Provided text:
'''
I'm not trying to just keep asking over and over even though it seems like you don't want to answer that question -- so you can treat it as a rhetorical question, I guess. It's just that that's the way I look at things. As you said, if the theory doesn't match the practice, then one or the other is wrong. I do think you have to look at the practice. In socialism or communism or capitalism, there are generally big elements of the practice that don't match the theory.

I didn't say socialism was more prone to corruption than capitalism. I said that the USSR and China showed themselves way more prone to takeover by non-benevolent forces than the US. It wasn't a general statement about socialism in general... probably, if you look back in history, you'll be able to find examples of when socialism and communism were set up well and worked well. I mean, a lot of FDR's things were socialism (big government programs to employ people, so that the "ownership" of the entity doing the production was a democratic government instead of private industry, and then providing health care to people according to their needs instead of what they can afford). And look, it was fuckin fantastic. But I'm asking you what elements or models you would like to use. It's not a gotcha. I mean, I am kind of trying to make a point, yes. But also, partly, I'm genuinely asking, and you seem like you're treating it as some kind of hostile or irrelevant question.
'''
Supplied data:
'''
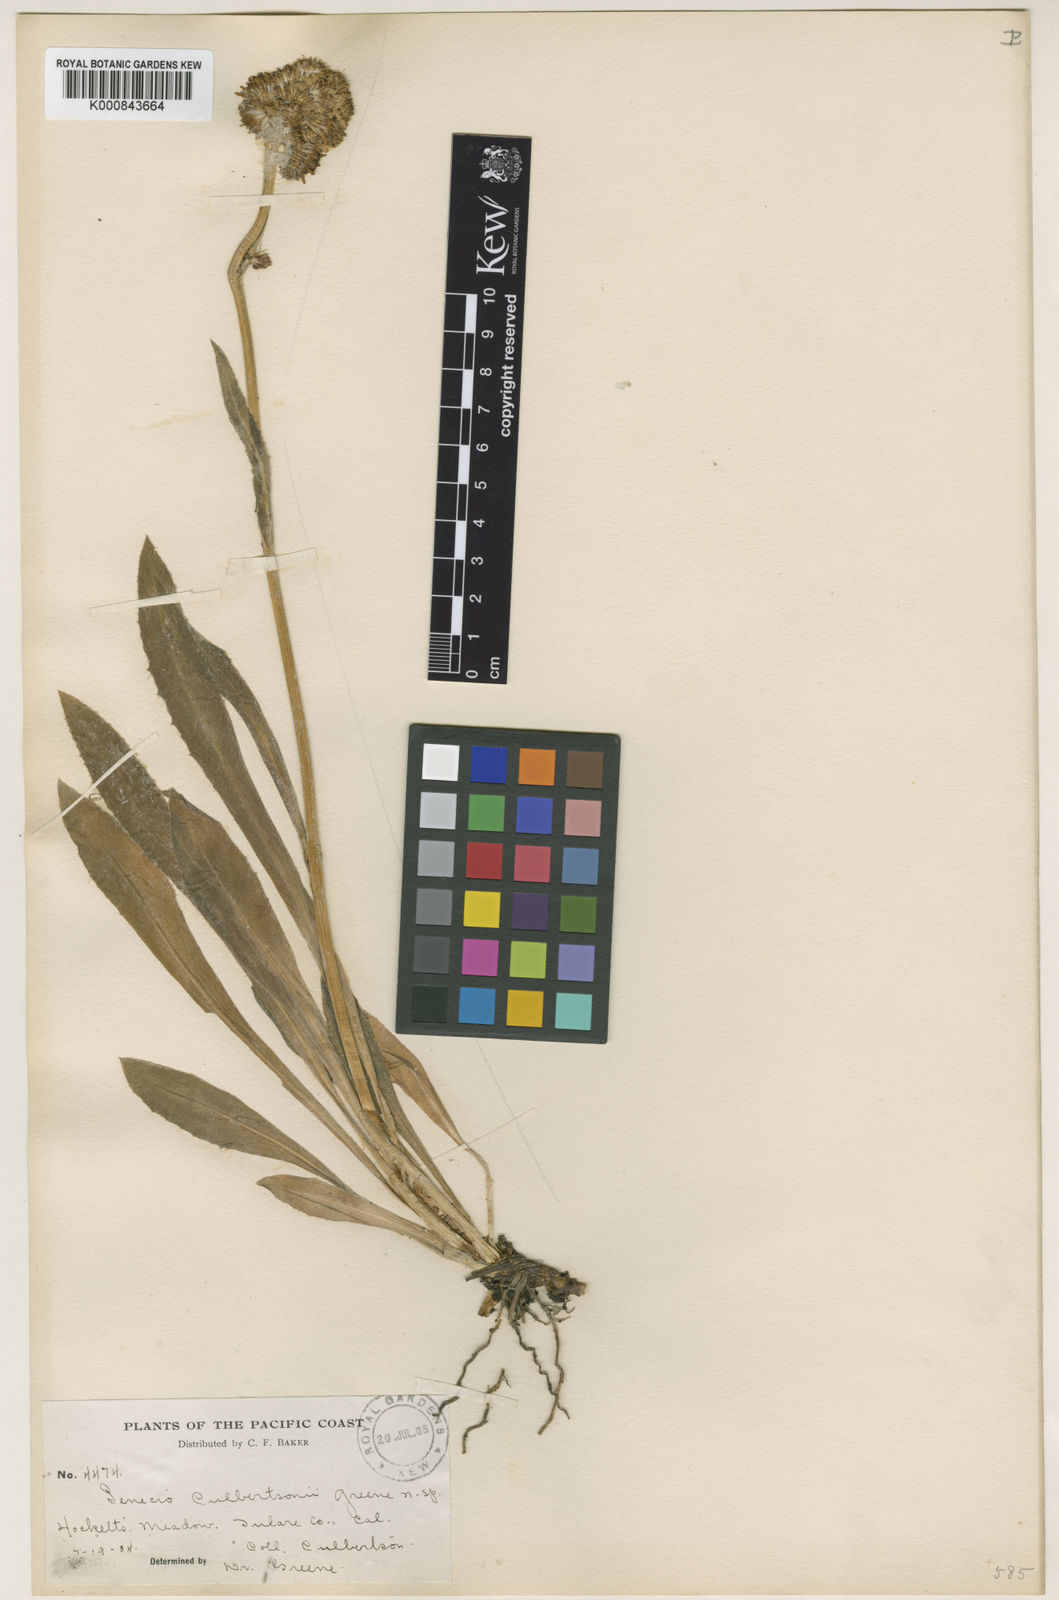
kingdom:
'''
'''
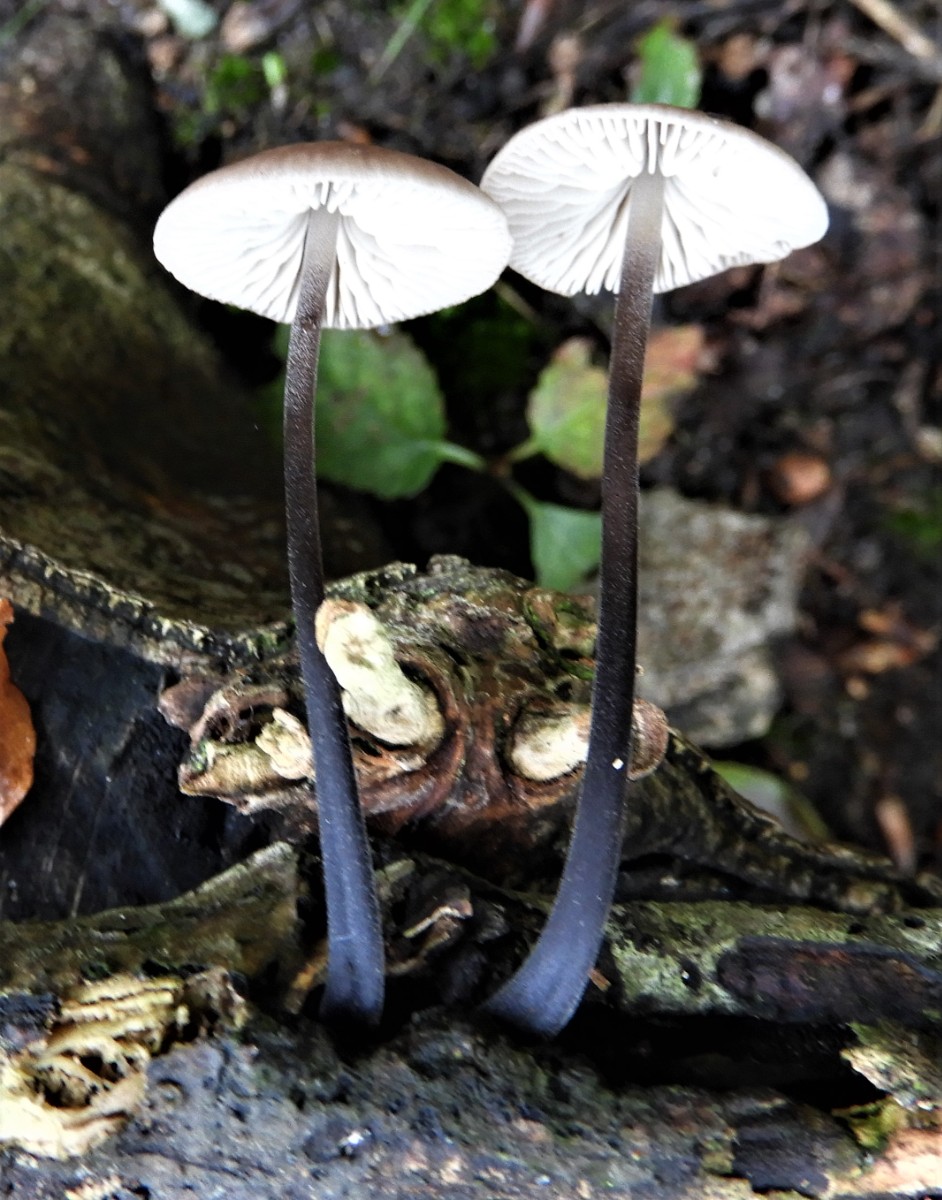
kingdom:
'''
What this exercise asks:
1. List every economic system that the passage on socialism names.
2. Write out the part of the passage on socialism starting at "I'm not trying" and ending at "match the theory.".

Task-by-task outputs:
1. Socialism, communism, capitalism

2.
I'm not trying to just keep asking over and over even though it seems like you don't want to answer that question -- so you can treat it as a rhetorical question, I guess. It's just that that's the way I look at things. As you said, if the theory doesn't match the practice, then one or the other is wrong. I do think you have to look at the practice. In socialism or communism or capitalism, there are generally big elements of the practice that don't match the theory.